"""

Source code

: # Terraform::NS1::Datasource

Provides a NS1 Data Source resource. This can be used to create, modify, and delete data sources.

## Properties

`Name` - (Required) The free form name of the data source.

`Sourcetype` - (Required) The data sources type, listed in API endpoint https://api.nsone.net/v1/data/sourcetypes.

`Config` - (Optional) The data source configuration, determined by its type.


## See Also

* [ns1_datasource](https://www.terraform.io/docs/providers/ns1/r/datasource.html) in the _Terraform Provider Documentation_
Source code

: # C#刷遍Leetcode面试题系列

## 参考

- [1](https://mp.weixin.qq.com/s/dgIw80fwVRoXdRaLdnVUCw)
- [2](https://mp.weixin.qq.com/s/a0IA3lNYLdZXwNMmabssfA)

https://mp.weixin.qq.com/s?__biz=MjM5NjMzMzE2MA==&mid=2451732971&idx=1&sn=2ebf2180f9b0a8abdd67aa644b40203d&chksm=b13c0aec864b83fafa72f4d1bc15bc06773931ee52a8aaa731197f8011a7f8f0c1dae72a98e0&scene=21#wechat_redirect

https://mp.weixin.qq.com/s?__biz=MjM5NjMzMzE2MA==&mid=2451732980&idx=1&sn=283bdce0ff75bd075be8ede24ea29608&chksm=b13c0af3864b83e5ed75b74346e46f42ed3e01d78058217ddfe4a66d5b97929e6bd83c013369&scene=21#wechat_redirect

"""

== Instructions for the task ==
Copy out the whole listing exactly.

== Result ==
Source code

: # Terraform::NS1::Datasource

Provides a NS1 Data Source resource. This can be used to create, modify, and delete data sources.

## Properties

`Name` - (Required) The free form name of the data source.

`Sourcetype` - (Required) The data sources type, listed in API endpoint https://api.nsone.net/v1/data/sourcetypes.

`Config` - (Optional) The data source configuration, determined by its type.


## See Also

* [ns1_datasource](https://www.terraform.io/docs/providers/ns1/r/datasource.html) in the _Terraform Provider Documentation_
Source code

: # C#刷遍Leetcode面试题系列

## 参考

- [1](https://mp.weixin.qq.com/s/dgIw80fwVRoXdRaLdnVUCw)
- [2](https://mp.weixin.qq.com/s/a0IA3lNYLdZXwNMmabssfA)

https://mp.weixin.qq.com/s?__biz=MjM5NjMzMzE2MA==&mid=2451732971&idx=1&sn=2ebf2180f9b0a8abdd67aa644b40203d&chksm=b13c0aec864b83fafa72f4d1bc15bc06773931ee52a8aaa731197f8011a7f8f0c1dae72a98e0&scene=21#wechat_redirect

https://mp.weixin.qq.com/s?__biz=MjM5NjMzMzE2MA==&mid=2451732980&idx=1&sn=283bdce0ff75bd075be8ede24ea29608&chksm=b13c0af3864b83e5ed75b74346e46f42ed3e01d78058217ddfe4a66d5b97929e6bd83c013369&scene=21#wechat_redirect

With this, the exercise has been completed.